Unfortunately, a debate about morality, respect and reputation is far removed from the reality of Middle Eastern politics, and ignores Canadian interests in one of the most unstable regions in the world.
In the Mid-Eastern context, the Saudis are a source of stability. Despite the region’s apparent hunger for democracy, exemplified by the Arab Spring, it remains easy for monarchs to retain power. That they rely on oppressive security services to do so is a given, as it is for ruling military officers and other assorted regional tyrants. But the monarchs, unlike the other security bosses, are identified with the countries they rule. The legitimacy of this “old money,” as Robert Kaplan called the sultans and kings, is the source of their stability.
Even so, the Saudis have some long-term geopolitical challenges. They do not rule all of Arabia. Yemen, once run by a typical strong man, is a conflict zone. The Hijaz along the Red Sea and Oman on the Gulf are a long way from the up-country homeland of the House of Saud, the Najd. Indeed, compared to the isolated Najd, the coastal littoral is almost cosmopolitan.

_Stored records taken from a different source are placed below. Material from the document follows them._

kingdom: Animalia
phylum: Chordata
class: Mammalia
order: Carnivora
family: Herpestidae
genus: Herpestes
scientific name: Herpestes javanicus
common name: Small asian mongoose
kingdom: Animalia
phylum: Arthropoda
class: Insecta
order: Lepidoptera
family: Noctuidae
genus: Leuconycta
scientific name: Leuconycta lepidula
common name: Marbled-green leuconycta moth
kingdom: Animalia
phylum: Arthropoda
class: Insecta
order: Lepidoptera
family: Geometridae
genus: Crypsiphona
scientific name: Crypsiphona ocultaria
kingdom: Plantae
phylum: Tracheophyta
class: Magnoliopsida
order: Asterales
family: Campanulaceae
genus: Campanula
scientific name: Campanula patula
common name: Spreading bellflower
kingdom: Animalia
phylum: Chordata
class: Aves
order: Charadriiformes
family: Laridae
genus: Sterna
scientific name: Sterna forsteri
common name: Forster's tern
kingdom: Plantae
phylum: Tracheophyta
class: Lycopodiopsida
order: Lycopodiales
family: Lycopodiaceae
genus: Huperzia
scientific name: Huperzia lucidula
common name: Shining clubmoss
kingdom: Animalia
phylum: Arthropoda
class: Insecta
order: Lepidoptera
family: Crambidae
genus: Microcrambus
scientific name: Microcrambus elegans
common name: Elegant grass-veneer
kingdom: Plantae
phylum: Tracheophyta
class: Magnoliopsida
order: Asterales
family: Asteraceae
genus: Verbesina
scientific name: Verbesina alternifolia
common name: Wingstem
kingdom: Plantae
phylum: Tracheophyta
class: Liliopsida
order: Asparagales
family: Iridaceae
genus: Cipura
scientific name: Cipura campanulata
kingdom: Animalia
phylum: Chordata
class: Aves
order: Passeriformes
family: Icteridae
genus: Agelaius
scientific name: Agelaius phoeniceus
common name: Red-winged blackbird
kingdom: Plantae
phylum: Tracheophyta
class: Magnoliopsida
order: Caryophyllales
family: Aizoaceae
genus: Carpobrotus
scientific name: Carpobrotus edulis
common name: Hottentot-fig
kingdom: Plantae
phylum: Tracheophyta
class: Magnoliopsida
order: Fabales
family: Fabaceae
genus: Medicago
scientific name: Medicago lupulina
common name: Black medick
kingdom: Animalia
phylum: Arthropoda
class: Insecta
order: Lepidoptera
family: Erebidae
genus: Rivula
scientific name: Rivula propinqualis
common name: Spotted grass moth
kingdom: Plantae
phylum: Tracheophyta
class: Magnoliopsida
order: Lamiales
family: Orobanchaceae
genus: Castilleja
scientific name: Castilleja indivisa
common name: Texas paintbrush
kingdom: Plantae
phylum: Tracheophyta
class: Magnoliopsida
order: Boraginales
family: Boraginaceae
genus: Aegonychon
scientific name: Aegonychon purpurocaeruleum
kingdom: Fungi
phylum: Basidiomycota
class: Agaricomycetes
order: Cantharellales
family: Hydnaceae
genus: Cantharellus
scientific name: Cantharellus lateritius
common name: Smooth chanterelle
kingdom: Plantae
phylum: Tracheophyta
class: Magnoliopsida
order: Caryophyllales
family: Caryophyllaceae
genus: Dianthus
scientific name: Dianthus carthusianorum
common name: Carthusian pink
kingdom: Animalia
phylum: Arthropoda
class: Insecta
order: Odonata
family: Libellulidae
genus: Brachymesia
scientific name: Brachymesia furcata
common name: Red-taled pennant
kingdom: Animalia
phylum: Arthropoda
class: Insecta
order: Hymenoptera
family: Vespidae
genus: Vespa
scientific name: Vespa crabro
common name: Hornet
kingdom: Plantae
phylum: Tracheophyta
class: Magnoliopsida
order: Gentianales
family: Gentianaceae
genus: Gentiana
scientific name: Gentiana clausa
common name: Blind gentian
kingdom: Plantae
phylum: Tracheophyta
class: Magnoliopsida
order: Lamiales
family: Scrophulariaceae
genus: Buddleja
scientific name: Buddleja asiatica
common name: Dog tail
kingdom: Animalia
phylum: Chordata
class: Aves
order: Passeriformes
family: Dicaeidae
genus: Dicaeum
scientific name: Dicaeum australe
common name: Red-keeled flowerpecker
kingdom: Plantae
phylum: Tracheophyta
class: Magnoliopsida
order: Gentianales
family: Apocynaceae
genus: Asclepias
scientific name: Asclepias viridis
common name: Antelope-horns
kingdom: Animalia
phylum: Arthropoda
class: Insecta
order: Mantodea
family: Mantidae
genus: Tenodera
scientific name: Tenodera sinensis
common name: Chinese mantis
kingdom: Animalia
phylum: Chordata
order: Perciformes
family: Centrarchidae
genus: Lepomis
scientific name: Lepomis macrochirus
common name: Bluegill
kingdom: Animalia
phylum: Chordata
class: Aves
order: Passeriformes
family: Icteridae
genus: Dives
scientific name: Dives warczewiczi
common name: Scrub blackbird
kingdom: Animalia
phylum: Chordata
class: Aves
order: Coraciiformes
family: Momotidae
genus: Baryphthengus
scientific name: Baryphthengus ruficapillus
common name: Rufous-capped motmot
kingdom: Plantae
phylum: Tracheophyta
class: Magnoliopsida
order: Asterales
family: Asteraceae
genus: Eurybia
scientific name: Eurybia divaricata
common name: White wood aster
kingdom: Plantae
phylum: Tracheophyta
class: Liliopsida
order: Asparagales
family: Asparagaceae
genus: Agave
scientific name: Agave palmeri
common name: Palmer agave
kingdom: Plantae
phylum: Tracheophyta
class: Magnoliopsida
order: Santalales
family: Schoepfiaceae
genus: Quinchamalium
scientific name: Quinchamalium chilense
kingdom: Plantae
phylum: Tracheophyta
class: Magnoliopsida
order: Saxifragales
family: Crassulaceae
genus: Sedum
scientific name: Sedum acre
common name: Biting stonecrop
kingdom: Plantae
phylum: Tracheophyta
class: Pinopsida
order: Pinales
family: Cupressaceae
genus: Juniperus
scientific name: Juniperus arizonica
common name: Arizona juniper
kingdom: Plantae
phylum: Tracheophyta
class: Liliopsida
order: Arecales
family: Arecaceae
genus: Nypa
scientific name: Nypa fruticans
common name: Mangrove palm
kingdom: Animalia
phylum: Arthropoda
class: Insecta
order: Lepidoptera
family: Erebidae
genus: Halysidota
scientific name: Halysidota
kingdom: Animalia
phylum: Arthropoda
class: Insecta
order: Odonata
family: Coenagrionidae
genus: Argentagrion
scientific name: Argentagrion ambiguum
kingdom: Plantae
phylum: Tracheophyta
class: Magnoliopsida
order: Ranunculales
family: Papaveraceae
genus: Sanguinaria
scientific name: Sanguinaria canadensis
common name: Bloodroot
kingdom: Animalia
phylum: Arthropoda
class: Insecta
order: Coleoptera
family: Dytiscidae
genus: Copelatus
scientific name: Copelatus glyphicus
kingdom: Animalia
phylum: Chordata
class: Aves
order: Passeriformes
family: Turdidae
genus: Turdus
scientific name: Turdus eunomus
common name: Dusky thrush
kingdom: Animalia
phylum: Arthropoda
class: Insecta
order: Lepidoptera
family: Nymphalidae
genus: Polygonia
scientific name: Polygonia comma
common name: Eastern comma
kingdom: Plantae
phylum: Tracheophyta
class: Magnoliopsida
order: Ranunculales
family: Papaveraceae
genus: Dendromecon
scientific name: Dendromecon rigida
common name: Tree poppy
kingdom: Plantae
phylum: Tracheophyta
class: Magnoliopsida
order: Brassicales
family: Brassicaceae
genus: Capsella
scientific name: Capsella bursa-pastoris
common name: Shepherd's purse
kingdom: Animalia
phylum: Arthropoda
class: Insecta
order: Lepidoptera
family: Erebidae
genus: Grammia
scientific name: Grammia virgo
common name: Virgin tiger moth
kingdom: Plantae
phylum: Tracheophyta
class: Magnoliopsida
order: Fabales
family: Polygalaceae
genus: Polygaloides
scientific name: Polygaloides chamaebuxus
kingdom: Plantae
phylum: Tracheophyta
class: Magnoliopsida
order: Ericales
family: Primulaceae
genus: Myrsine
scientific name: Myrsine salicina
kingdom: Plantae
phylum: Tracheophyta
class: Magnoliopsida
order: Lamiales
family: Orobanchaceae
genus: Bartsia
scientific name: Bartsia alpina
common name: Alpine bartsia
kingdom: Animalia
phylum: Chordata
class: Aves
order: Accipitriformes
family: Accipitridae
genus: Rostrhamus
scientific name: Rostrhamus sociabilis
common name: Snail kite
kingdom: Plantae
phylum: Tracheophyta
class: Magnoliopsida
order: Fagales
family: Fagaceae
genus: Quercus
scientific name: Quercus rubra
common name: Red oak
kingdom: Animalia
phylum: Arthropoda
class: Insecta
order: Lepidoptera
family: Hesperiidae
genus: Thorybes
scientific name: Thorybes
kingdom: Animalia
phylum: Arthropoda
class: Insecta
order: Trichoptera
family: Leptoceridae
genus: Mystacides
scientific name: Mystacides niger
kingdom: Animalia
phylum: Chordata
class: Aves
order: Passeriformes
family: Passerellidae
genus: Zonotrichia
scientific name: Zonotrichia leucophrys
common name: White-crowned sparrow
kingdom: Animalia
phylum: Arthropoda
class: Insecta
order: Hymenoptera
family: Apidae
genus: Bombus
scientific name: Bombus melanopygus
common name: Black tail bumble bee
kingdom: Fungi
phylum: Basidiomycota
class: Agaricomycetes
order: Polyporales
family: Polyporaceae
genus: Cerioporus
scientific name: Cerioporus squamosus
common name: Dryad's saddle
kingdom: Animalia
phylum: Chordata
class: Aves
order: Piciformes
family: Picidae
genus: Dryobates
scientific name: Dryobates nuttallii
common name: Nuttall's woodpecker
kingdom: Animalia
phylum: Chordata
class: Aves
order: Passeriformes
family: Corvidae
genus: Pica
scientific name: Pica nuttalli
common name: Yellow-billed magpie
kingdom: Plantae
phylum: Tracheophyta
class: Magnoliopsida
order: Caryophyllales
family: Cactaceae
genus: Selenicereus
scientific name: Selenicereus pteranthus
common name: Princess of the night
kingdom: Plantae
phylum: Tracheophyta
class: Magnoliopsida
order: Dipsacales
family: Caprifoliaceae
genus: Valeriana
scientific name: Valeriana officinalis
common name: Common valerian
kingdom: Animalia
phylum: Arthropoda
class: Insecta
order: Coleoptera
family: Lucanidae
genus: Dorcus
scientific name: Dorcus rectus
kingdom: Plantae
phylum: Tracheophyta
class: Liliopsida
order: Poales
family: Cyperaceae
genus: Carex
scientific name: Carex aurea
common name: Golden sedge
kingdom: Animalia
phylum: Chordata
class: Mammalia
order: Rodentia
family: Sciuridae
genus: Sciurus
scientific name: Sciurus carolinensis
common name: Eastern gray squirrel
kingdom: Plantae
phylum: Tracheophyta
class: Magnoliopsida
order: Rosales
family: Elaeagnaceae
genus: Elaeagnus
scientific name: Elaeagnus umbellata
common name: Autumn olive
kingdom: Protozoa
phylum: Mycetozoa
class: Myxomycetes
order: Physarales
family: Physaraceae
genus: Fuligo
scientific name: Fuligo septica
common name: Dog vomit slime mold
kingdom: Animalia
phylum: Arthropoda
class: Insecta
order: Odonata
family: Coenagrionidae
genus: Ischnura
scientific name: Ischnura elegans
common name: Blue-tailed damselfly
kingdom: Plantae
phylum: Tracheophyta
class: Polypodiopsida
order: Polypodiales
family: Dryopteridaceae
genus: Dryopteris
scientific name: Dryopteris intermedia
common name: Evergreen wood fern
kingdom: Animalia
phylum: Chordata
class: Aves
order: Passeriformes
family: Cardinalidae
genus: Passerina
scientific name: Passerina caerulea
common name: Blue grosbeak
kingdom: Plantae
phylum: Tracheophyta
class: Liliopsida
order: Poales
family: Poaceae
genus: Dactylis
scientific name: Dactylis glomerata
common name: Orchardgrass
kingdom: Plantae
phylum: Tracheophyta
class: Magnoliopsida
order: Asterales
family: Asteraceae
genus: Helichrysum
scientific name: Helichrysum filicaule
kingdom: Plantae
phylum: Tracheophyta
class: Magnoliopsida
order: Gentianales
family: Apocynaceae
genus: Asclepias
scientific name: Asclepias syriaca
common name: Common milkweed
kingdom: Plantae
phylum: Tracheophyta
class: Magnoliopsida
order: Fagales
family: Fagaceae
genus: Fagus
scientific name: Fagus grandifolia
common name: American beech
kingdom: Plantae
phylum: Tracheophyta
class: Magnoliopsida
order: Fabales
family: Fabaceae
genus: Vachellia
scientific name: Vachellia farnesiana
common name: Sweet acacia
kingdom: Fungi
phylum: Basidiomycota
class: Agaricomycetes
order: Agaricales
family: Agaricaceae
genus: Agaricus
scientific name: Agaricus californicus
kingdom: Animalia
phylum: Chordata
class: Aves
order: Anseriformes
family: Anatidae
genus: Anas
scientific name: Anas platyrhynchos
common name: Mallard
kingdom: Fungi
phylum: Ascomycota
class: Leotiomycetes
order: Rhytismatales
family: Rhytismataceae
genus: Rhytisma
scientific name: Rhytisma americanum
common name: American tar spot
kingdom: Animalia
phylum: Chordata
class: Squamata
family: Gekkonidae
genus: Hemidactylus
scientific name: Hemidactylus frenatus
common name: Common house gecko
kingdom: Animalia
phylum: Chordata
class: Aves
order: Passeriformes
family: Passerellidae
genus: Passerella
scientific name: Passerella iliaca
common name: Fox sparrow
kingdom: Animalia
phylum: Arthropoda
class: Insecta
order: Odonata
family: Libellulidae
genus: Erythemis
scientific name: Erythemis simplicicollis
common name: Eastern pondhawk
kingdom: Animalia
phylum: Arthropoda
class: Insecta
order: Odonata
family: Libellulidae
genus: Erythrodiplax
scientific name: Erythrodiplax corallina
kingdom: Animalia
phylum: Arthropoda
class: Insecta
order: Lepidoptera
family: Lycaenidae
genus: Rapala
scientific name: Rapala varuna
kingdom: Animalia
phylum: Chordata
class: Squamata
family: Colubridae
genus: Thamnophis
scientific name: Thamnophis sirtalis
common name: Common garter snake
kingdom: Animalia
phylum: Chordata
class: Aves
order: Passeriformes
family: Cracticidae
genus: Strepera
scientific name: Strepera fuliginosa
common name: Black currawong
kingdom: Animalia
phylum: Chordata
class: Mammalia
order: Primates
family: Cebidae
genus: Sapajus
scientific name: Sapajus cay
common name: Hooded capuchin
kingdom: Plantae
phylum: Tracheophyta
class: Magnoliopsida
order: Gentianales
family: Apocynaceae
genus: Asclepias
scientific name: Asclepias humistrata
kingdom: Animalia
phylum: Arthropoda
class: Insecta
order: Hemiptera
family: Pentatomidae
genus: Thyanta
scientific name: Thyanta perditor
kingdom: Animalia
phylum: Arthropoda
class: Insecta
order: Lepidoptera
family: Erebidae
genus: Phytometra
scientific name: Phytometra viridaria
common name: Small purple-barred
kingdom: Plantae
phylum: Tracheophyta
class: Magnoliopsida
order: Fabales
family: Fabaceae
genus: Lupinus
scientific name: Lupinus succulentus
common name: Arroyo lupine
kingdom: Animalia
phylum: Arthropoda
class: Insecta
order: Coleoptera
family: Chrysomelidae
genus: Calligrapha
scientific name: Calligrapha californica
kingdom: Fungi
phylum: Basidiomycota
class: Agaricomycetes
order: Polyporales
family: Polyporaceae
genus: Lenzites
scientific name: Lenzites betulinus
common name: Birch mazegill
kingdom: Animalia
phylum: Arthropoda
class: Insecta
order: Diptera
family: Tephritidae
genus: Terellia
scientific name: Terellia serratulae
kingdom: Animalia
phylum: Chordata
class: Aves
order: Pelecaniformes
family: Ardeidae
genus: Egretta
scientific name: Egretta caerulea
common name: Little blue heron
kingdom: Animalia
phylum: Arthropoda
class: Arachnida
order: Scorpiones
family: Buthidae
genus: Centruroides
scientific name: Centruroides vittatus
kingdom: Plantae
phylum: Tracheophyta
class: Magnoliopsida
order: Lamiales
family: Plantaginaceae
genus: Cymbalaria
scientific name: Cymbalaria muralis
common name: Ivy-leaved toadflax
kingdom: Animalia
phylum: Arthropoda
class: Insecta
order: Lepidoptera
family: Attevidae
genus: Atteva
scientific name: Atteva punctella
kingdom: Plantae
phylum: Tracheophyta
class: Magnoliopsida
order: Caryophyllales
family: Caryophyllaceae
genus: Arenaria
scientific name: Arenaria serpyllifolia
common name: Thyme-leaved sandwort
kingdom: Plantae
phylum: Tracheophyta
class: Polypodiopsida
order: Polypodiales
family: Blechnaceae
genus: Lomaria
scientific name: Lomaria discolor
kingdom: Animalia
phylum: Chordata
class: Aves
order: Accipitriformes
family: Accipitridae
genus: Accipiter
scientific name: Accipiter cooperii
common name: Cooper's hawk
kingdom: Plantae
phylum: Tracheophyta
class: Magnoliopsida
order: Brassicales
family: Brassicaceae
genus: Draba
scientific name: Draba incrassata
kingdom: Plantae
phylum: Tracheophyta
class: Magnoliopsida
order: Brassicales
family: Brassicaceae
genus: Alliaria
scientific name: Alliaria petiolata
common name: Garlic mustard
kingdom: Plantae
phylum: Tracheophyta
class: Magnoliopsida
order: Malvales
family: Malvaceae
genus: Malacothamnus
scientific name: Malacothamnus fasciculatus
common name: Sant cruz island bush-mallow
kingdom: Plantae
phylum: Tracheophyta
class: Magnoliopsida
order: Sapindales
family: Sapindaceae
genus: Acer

One conclusion is obvious: By equipping the SANG with some useful kit, Canada sustains regional stability, which is as much in the long-term interests of the Saudis as it is of Canadians.
Canadians are mature enough to understand why a stable and repressive regime is preferable to an unstable and murderous one, which leads to a second conclusion: Repealing Canada’s moralizing and hypocritical export controls would be geopolitically realistic.